My brother and his family recently moved to my area, which has been a wondrous and unexpected blessing. For the first time in my adult life, I am living near relatives.
There’s a part of me that wants to say, “Go away—you’re encroaching on my territory!” but that’s my self-destructive side. I am not used to having family nearby; I am used to the grittiness of going it alone. I have learned that I am fully able to tough it out . . . but life is tough enough without imposing extra, unnecessary hardships upon oneself.

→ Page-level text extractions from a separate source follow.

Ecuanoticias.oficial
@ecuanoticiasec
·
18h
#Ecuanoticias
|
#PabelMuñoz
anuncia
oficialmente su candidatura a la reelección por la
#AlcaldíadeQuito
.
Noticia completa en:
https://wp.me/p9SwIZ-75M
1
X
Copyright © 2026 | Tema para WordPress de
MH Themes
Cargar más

The better part of me—in both senses of the expression—are thrilled, thrilled, thrilled at having family nearby. And so, I appreciated the early scene in Kamila Shamsie’s novel Home Fire in which one of the protagonists, having recently moved to another country—and continent—to further her education and career, reflects on the fact of her family being so far away . . . as well as on the word touch:
“She touched her shoulder, muscles knotted beneath the skin. Pressed down, and knew what it was to be without family; no one’s hands but your own to minister to your suffering. We’ll be in touch all the time, she and Aneeka had said to each other in the weeks before she had left. But ‘touch’ was the one thing modern technology didn’t allow.”
Of course, it’s not just modern technology that doesn’t allow touch. The word touch has been in use for at least 700 years; however, its meaning of “communication”—as in “let’s stay in touch” or “we fell out of touch”—is more recent, having originated in 1884. In the late 1800s, people presumably used the word to refer to (among other things) communication through letter writing: a more ancient form of technology than digital devices, but a technology nonetheless.
Whether you’re in touch with your family through Skype, as in the novel, or through older forms of remote communication (text . . . email . . . landline . . . snail mail . . . telegraph . . . smoke signals . . . carvings in trees . . . rock arrangements in strategic locations), no technology can replace a shoulder massage, hug, kiss, pat on the knee, or gentle and playful kick in the butt.
When was the last time you were in touch with family, not just in the communication sense but literally?
Liza, this is really a pertinent and timely article for me personally, because I feel precisely the same way about my 35-year-old niece, who recently gave birth to my second great niece and who I have heard from sporadically via e-mail lately. She met her husband about three years ago via e-harmony dating site, and I still have YET to meet him formally. I’ve been pretty pre-occupied myself lately, but at least I know how to reply to an e-mail soon enough without leaving someone hanging!
Anyway, I totally get it!
Oh, I know, it’s rough to live far from family. Three years is a long time to have not met new family members!